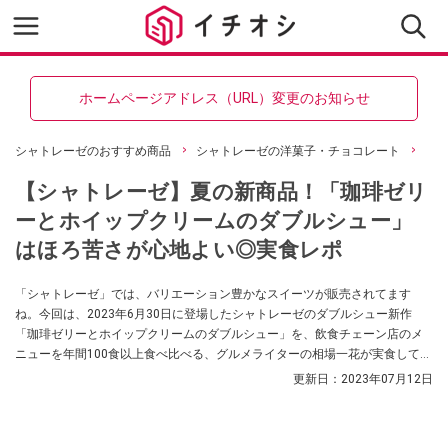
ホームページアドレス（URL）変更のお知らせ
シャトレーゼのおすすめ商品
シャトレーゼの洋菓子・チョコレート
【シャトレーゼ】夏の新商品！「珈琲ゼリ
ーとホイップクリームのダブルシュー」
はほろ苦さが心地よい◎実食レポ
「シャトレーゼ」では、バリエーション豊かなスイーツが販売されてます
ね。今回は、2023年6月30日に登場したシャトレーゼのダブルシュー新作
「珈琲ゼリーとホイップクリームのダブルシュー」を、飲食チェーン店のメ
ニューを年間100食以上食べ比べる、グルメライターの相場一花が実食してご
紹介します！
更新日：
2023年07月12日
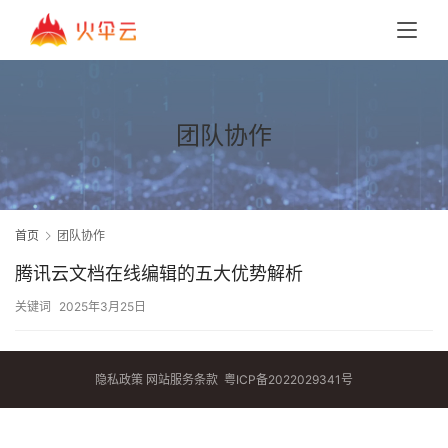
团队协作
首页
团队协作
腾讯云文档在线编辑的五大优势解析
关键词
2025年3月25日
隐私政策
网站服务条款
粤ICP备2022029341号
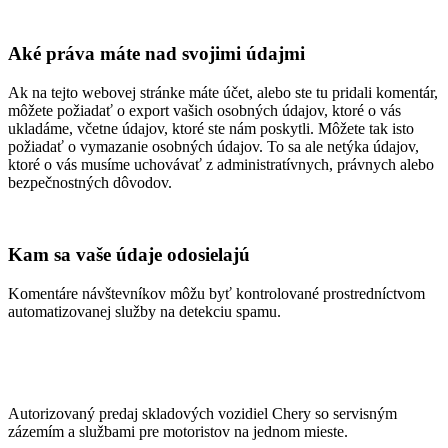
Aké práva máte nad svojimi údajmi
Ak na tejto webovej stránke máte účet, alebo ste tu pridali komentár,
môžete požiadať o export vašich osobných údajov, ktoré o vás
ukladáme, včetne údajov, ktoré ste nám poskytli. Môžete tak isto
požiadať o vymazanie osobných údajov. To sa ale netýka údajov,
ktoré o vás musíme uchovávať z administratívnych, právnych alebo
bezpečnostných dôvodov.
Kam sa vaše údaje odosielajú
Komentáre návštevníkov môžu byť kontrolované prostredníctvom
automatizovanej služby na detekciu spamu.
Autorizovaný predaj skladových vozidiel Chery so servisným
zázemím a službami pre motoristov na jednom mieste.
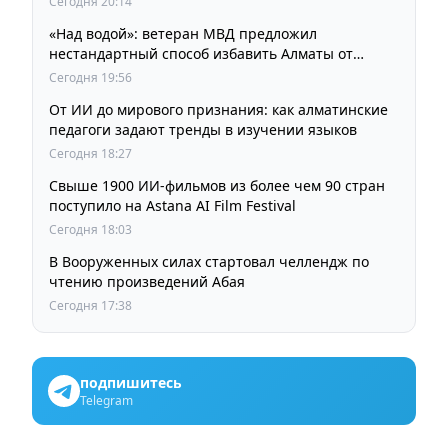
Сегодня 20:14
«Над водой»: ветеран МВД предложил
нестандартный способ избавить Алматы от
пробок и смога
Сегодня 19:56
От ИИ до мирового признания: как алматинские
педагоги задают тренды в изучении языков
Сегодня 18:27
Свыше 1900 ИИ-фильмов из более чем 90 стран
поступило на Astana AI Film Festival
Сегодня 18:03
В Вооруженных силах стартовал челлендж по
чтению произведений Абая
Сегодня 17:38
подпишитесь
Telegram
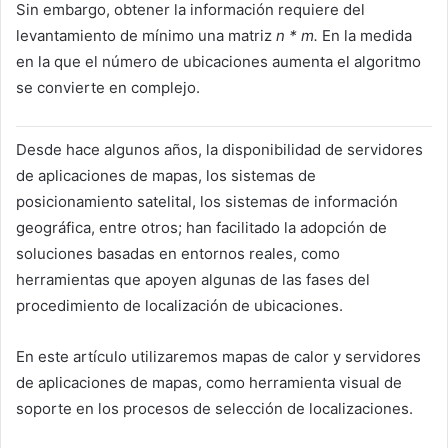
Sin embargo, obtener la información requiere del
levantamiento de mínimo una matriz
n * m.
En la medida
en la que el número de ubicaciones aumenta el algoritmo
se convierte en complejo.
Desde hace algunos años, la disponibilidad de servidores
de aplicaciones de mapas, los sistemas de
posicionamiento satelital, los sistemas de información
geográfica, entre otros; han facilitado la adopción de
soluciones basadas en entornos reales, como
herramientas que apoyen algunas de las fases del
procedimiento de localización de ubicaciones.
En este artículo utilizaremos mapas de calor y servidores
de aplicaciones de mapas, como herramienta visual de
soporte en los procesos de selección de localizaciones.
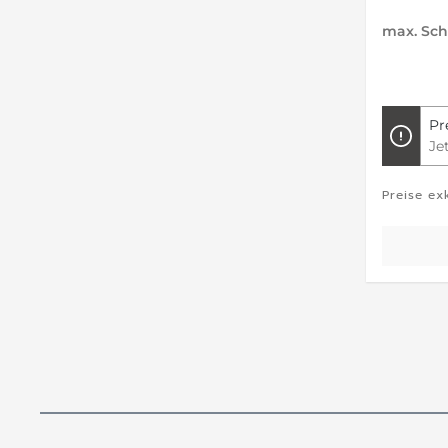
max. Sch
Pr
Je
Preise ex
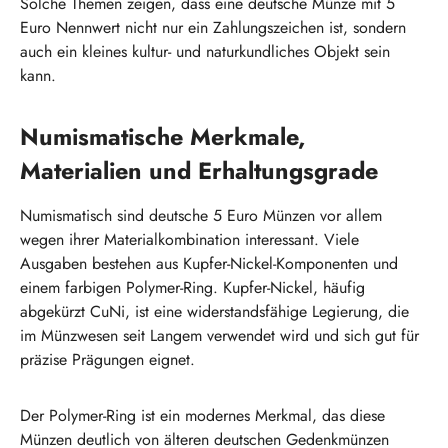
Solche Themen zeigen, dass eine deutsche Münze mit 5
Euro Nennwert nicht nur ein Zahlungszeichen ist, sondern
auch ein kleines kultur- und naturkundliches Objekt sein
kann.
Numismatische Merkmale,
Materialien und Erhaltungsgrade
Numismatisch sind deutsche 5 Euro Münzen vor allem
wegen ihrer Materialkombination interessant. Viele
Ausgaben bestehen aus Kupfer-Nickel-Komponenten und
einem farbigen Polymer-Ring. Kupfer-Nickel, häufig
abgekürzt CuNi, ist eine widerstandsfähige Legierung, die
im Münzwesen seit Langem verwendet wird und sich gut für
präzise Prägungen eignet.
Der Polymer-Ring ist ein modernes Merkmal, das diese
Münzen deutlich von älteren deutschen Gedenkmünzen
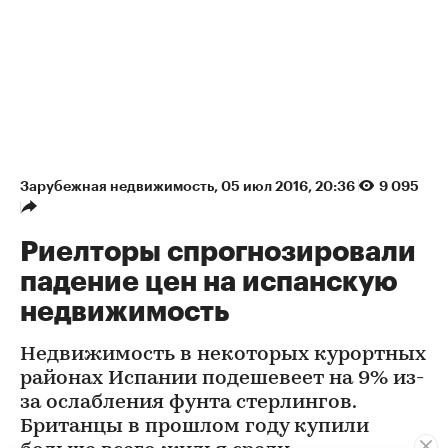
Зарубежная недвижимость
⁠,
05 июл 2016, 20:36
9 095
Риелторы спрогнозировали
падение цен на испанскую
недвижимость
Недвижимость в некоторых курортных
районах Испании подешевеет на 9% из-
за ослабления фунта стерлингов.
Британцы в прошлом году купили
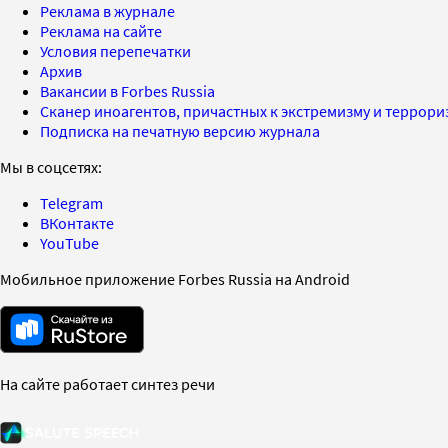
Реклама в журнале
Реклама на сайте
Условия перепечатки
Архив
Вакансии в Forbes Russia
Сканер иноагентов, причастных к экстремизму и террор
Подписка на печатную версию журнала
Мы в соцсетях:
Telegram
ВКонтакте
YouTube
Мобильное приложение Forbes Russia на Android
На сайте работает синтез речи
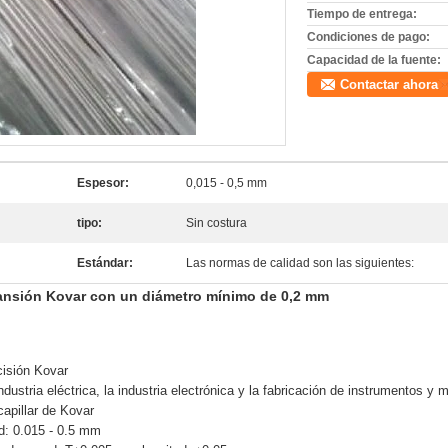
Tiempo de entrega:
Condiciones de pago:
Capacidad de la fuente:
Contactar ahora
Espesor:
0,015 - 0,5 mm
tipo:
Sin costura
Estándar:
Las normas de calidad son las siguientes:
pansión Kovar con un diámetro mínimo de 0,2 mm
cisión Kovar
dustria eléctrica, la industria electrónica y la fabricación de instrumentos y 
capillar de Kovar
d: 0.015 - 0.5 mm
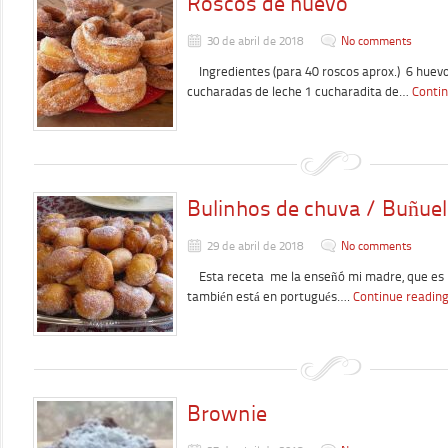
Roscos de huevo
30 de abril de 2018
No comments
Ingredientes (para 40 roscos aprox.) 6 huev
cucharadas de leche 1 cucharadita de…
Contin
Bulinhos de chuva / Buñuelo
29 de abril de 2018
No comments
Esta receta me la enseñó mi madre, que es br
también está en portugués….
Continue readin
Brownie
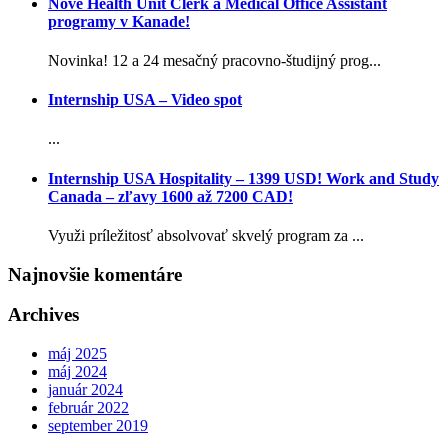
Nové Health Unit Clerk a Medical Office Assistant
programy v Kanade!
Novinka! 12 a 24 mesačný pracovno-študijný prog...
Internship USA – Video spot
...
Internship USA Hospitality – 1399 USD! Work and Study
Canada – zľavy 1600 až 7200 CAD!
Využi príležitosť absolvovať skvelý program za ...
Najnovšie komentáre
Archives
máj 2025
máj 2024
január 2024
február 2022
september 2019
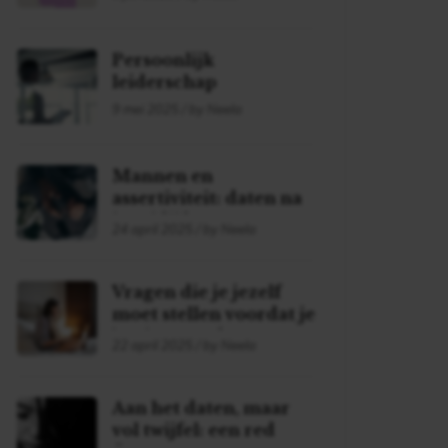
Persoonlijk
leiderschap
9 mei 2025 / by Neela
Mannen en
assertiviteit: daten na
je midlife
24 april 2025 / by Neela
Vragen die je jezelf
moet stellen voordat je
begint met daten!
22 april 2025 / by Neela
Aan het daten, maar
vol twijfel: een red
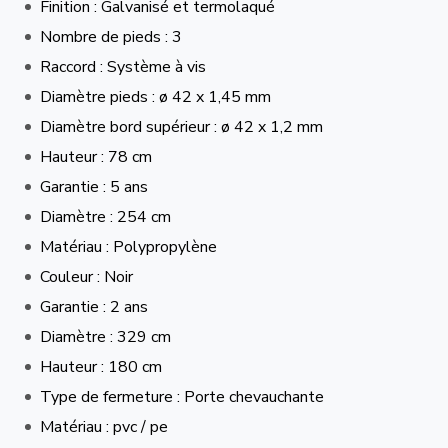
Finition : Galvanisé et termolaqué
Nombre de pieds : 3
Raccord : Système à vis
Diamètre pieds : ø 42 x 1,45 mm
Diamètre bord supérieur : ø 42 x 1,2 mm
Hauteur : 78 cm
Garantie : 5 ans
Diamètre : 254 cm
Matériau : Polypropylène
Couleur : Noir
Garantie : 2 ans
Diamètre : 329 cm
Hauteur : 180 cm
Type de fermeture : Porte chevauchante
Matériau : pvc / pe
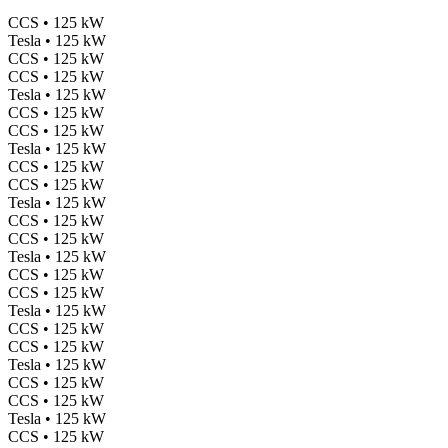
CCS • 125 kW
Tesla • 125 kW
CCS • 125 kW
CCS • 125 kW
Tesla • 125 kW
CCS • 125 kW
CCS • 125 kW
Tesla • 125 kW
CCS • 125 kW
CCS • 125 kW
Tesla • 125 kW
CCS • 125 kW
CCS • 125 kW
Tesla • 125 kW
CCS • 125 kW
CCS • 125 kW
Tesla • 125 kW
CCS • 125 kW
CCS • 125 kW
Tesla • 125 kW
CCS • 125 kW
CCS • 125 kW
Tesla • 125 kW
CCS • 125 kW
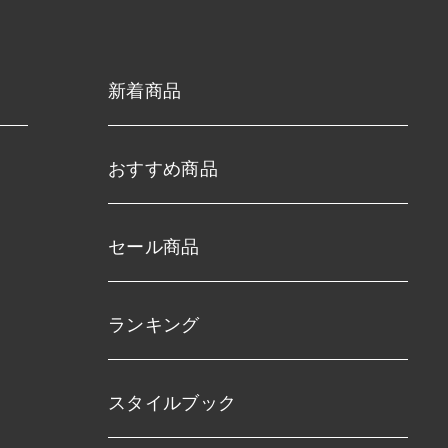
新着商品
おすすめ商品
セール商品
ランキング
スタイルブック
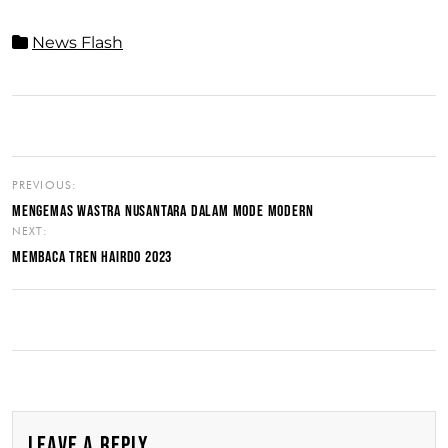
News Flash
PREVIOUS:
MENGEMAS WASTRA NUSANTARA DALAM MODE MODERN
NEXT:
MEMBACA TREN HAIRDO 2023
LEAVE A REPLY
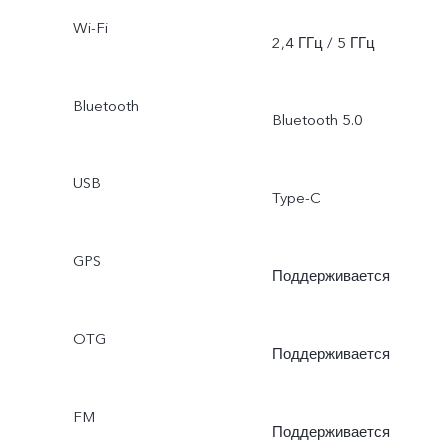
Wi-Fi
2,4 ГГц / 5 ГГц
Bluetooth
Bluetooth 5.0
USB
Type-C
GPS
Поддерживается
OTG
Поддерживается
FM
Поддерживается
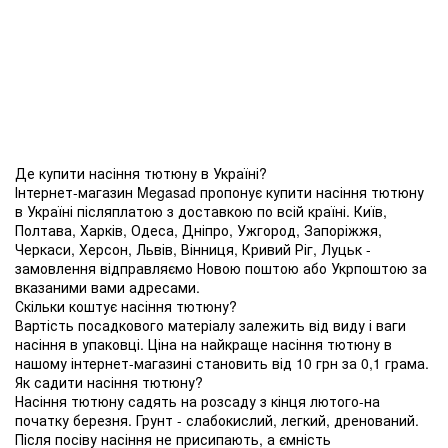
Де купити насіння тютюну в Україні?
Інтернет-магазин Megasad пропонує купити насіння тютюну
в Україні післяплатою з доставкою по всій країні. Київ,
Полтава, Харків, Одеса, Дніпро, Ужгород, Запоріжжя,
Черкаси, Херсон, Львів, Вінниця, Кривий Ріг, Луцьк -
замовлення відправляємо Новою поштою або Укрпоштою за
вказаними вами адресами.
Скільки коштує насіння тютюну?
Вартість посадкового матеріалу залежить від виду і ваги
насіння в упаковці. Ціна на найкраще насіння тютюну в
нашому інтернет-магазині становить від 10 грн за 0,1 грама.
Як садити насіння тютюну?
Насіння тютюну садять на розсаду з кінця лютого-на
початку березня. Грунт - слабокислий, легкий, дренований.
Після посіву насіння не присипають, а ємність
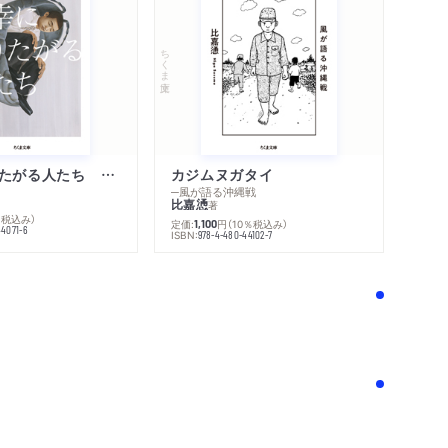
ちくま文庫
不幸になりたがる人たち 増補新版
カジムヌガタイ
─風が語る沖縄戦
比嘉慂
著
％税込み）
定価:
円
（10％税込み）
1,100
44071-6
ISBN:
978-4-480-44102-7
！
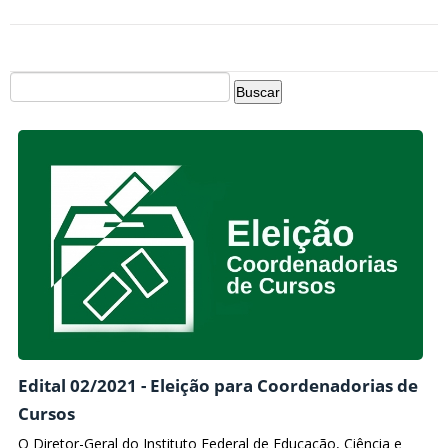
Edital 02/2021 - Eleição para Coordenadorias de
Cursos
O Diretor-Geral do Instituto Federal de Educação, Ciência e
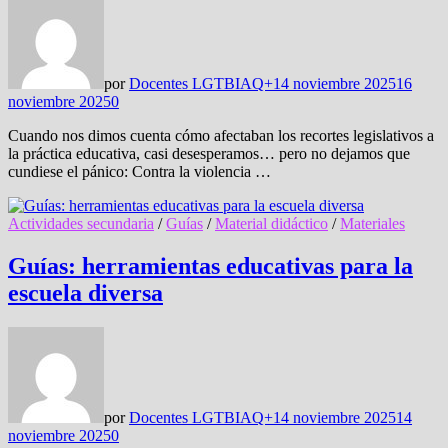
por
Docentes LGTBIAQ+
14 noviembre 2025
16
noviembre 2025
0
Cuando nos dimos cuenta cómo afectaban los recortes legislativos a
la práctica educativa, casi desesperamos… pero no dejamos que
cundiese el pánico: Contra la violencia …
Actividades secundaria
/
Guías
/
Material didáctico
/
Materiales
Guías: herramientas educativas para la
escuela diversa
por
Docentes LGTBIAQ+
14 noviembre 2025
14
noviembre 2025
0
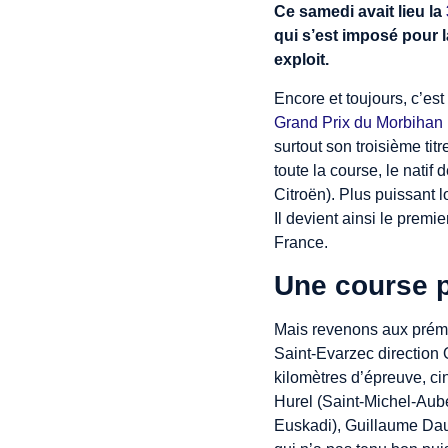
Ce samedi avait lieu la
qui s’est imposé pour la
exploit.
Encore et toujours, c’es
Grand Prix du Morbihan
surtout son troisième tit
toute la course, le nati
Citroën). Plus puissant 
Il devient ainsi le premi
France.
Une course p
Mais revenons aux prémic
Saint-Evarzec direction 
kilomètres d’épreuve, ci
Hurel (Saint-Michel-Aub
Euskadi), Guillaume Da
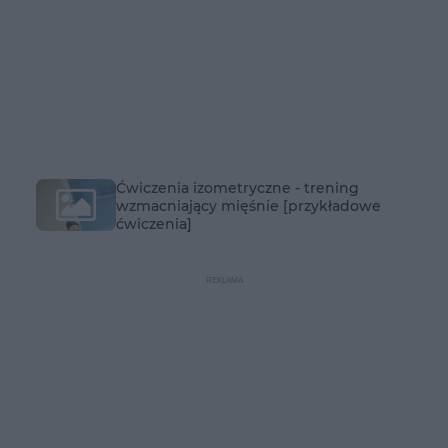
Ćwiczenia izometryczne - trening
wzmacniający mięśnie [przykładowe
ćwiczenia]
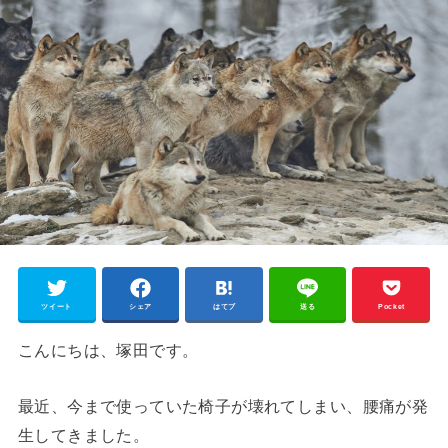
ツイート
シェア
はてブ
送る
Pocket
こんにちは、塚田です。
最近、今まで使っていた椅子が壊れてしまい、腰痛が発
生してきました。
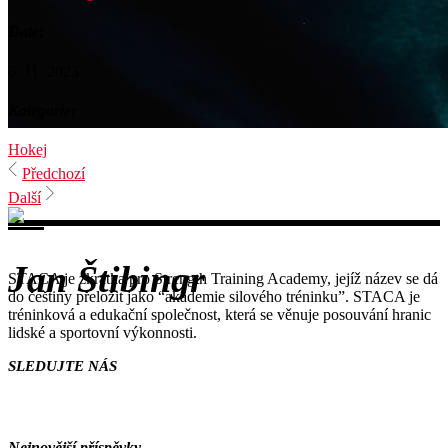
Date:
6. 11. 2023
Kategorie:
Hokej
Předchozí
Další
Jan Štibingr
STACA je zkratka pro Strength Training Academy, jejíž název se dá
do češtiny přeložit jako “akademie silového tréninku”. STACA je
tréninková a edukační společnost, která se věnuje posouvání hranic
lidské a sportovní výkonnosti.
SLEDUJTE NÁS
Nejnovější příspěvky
# # # # # # #
* [Task brief]
Find all the lines containing "сайте" in the material, then copy them.

* [Answer box]
Реклама на сайте
На сайте работает синтез речи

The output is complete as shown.